-- SUPPLIED INFORMATION --
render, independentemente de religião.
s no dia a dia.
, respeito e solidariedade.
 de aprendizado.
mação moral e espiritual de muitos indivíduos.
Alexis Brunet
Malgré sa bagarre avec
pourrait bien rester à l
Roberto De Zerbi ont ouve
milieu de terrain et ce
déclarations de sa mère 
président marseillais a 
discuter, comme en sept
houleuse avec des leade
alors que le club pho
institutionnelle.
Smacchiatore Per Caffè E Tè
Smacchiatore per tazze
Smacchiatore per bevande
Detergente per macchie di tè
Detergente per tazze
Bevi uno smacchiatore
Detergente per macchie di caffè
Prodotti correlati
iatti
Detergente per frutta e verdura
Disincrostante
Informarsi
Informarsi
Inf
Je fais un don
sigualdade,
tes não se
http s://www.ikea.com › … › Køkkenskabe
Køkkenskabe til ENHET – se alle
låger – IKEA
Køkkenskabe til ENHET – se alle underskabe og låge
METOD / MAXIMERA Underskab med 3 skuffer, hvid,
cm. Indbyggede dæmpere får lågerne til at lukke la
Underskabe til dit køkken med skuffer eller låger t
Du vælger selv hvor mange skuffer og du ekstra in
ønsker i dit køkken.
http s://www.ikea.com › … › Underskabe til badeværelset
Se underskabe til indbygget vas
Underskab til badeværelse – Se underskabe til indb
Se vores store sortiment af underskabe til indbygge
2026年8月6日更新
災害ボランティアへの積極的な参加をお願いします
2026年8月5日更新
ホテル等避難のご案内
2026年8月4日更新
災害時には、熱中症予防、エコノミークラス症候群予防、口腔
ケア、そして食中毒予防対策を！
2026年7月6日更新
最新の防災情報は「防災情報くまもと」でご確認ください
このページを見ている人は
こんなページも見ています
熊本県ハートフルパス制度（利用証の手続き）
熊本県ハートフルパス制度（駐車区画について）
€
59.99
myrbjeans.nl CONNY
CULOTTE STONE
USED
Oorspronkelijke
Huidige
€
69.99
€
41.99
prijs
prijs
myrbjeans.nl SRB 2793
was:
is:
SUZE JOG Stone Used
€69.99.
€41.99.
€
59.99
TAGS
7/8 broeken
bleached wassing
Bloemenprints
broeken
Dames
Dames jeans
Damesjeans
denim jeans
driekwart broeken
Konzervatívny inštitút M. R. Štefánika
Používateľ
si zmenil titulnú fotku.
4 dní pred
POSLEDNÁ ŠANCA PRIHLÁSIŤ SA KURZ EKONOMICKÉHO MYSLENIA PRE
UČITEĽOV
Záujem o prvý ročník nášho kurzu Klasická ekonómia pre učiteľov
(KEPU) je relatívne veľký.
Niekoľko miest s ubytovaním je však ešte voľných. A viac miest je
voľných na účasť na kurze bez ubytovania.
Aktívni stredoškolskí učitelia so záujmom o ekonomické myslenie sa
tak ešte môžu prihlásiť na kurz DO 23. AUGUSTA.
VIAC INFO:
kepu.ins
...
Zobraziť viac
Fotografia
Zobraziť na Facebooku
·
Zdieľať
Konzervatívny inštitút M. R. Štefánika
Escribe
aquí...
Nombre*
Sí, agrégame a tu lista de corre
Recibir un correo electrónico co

-- WHAT TO PRODUCE --
Lay out every line of text in the data above as a Markdown table with two columns, Row and Line. Number the rows in order and leave out blank lines.

-- ANSWER AREA --
| Row | Line |
|---|---|
| 1 | render, independentemente de religião. |
| 2 | s no dia a dia. |
| 3 | , respeito e solidariedade. |
| 4 |  de aprendizado. |
| 5 | mação moral e espiritual de muitos indivíduos. |
| 6 | Alexis Brunet |
| 7 | Malgré sa bagarre avec |
| 8 | pourrait bien rester à l |
| 9 | Roberto De Zerbi ont ouve |
| 10 | milieu de terrain et ce |
| 11 | déclarations de sa mère  |
| 12 | président marseillais a  |
| 13 | discuter, comme en sept |
| 14 | houleuse avec des leade |
| 15 | alors que le club pho |
| 16 | institutionnelle. |
| 17 | Smacchiatore Per Caffè E Tè |
| 18 | Smacchiatore per tazze |
| 19 | Smacchiatore per bevande |
| 20 | Detergente per macchie di tè |
| 21 | Detergente per tazze |
| 22 | Bevi uno smacchiatore |
| 23 | Detergente per macchie di caffè |
| 24 | Prodotti correlati |
| 25 | iatti |
| 26 | Detergente per frutta e verdura |
| 27 | Disincrostante |
| 28 | Informarsi |
| 29 | Informarsi |
| 30 | Inf |
| 31 | Je fais un don |
| 32 | sigualdade, |
| 33 | tes não se |
| 34 | http s://www.ikea.com › … › Køkkenskabe |
| 35 | Køkkenskabe til ENHET – se alle |
| 36 | låger – IKEA |
| 37 | Køkkenskabe til ENHET – se alle underskabe og låge |
| 38 | METOD / MAXIMERA Underskab med 3 skuffer, hvid, |
| 39 | cm. Indbyggede dæmpere får lågerne til at lukke la |
| 40 | Underskabe til dit køkken med skuffer eller låger t |
| 41 | Du vælger selv hvor mange skuffer og du ekstra in |
| 42 | ønsker i dit køkken. |
| 43 | http s://www.ikea.com › … › Underskabe til badeværelset |
| 44 | Se underskabe til indbygget vas |
| 45 | Underskab til badeværelse – Se underskabe til indb |
| 46 | Se vores store sortiment af underskabe til indbygge |
| 47 | 2026年8月6日更新 |
| 48 | 災害ボランティアへの積極的な参加をお願いします |
| 49 | 2026年8月5日更新 |
| 50 | ホテル等避難のご案内 |
| 51 | 2026年8月4日更新 |
| 52 | 災害時には、熱中症予防、エコノミークラス症候群予防、口腔 |
| 53 | ケア、そして食中毒予防対策を！ |
| 54 | 2026年7月6日更新 |
| 55 | 最新の防災情報は「防災情報くまもと」でご確認ください |
| 56 | このページを見ている人は |
| 57 | こんなページも見ています |
| 58 | 熊本県ハートフルパス制度（利用証の手続き） |
| 59 | 熊本県ハートフルパス制度（駐車区画について） |
| 60 | € |
| 61 | 59.99 |
| 62 | myrbjeans.nl CONNY |
| 63 | CULOTTE STONE |
| 64 | USED |
| 65 | Oorspronkelijke |
| 66 | Huidige |
| 67 | € |
| 68 | 69.99 |
| 69 | € |
| 70 | 41.99 |
| 71 | prijs |
| 72 | prijs |
| 73 | myrbjeans.nl SRB 2793 |
| 74 | was: |
| 75 | is: |
| 76 | SUZE JOG Stone Used |
| 77 | €69.99. |
| 78 | €41.99. |
| 79 | € |
| 80 | 59.99 |
| 81 | TAGS |
| 82 | 7/8 broeken |
| 83 | bleached wassing |
| 84 | Bloemenprints |
| 85 | broeken |
| 86 | Dames |
| 87 | Dames jeans |
| 88 | Damesjeans |
| 89 | denim jeans |
| 90 | driekwart broeken |
| 91 | Konzervatívny inštitút M. R. Štefánika |
| 92 | Používateľ |
| 93 | si zmenil titulnú fotku. |
| 94 | 4 dní pred |
| 95 | POSLEDNÁ ŠANCA PRIHLÁSIŤ SA KURZ EKONOMICKÉHO MYSLENIA PRE |
| 96 | UČITEĽOV |
| 97 | Záujem o prvý ročník nášho kurzu Klasická ekonómia pre učiteľov |
| 98 | (KEPU) je relatívne veľký. |
| 99 | Niekoľko miest s ubytovaním je však ešte voľných. A viac miest je |
| 100 | voľných na účasť na kurze bez ubytovania. |
| 101 | Aktívni stredoškolskí učitelia so záujmom o ekonomické myslenie sa |
| 102 | tak ešte môžu prihlásiť na kurz DO 23. AUGUSTA. |
| 103 | VIAC INFO: |
| 104 | kepu.ins |
| 105 | ... |
| 106 | Zobraziť viac |
| 107 | Fotografia |
| 108 | Zobraziť na Facebooku |
| 109 | · |
| 110 | Zdieľať |
| 111 | Konzervatívny inštitút M. R. Štefánika |
| 112 | Escribe |
| 113 | aquí... |
| 114 | Nombre* |
| 115 | Sí, agrégame a tu lista de corre |
| 116 | Recibir un correo electrónico co |